Energy & Environment

Court strikes down 440 oil and gas leases across the West


A federal court in Montana invalidated 440 oil and gas leases sold across the West, ruling Friday the Trump administration did not properly follow a plan to protect sage grouse habitat. 

U.S. District Court Judge Brian Morris said the Bureau of Land Management (BLM) under the Trump administration “undercut” the 2015 plan the agency created under the previous administration that set aside land for the threatened bird.

The decision strikes down a 2018 memo that sought to change that plan, meaning the government will have to return millions of dollars for oil and gas contracts spread over some 336,000 acres.  

“The errors here occurred at the beginning of the oil and gas lease sale process, infecting everything that followed,” Morris wrote.

Environmentalists are hopeful the decision will lead to reversals on more oil and gas leases in other states.

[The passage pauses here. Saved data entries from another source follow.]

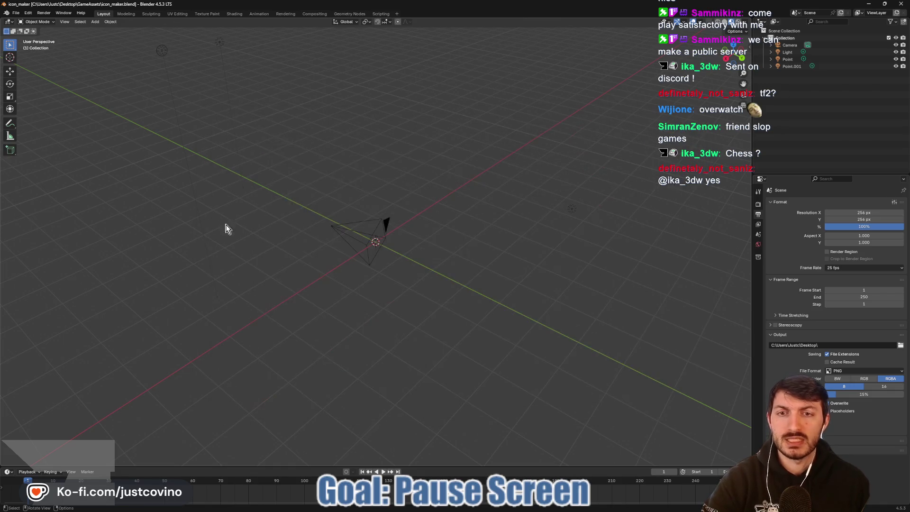
# - Glance at the File menu, then switch over to the Godot editor
pyautogui.click(16, 13)
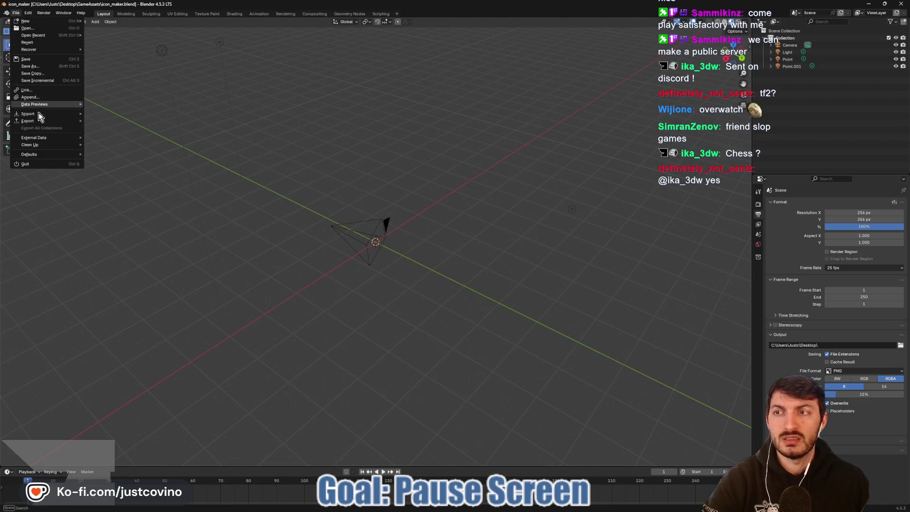
pyautogui.moveTo(50, 122)
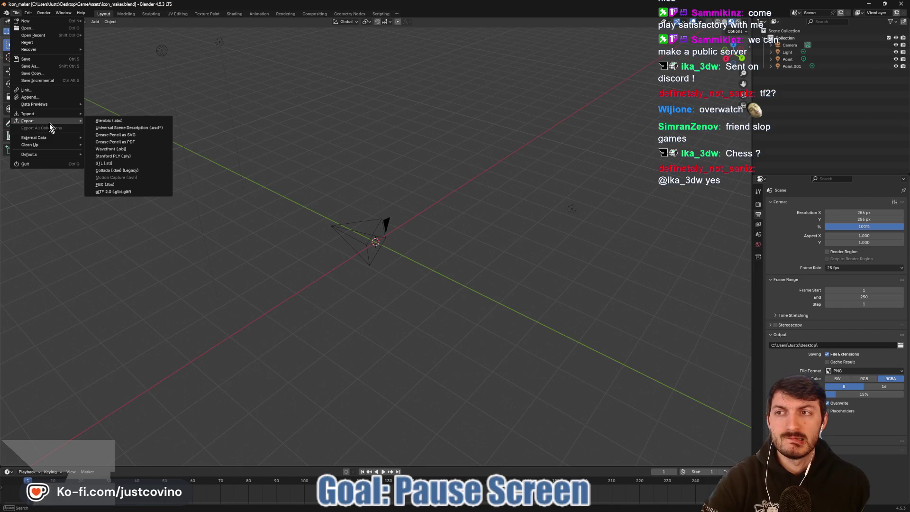
pyautogui.moveTo(433, 509)
pyautogui.click(525, 507)
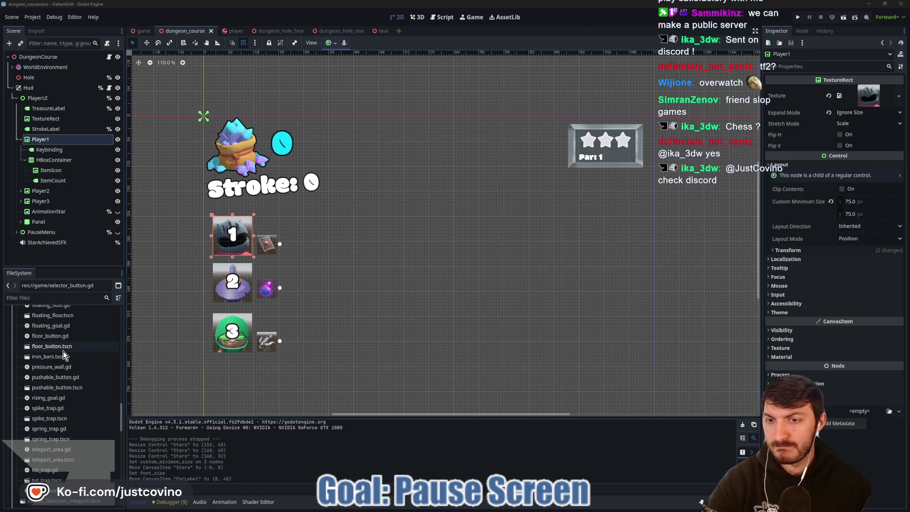
# - In the FileSystem dock, collapse the icons folder and expand the blender folder
pyautogui.scroll(5, 62, 351)
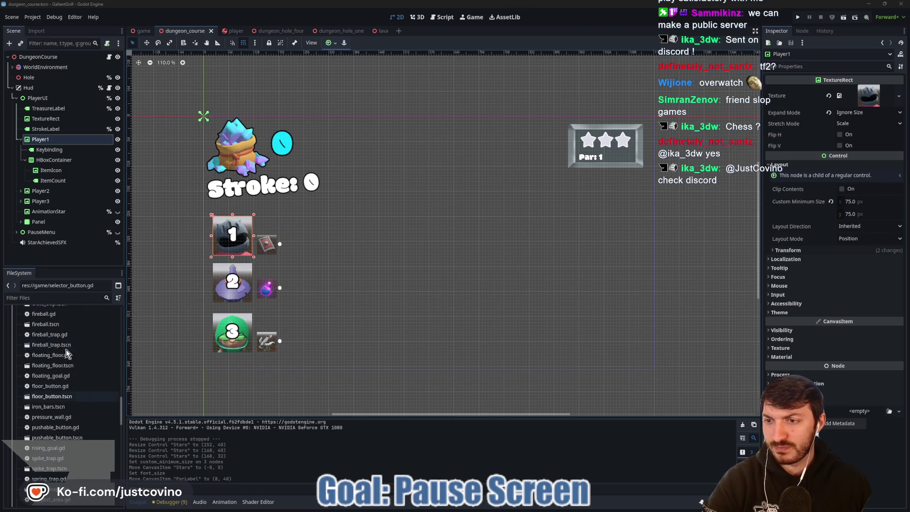
pyautogui.scroll(5, 69, 354)
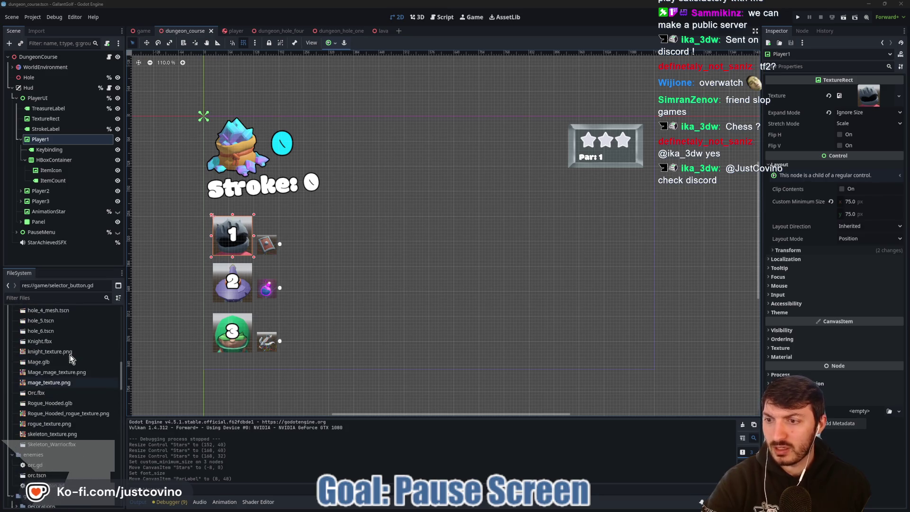
pyautogui.scroll(3, 66, 355)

“The court’s decision is not only good news for the sage-grouse, it reaffirms the historic plan that BLM worked out with farmers, ranchers, conservationists, energy groups, and government officials,” Earthjustice attorney Michael Freeman, who represented conservation groups in the suit, said in a release. “It confirms that the Trump administration violated the law in bulldozing those commitments in its haste to sell off lands that are owned by all Americans to the oil and gas industry.”

Neither BLM nor the Department of the Interior immediately responded to request for comment.

The 2015 plan was designed to fight dwindling sage grouse numbers, but efforts to protect the birds have proven controversial with some ranchers and oil and gas companies.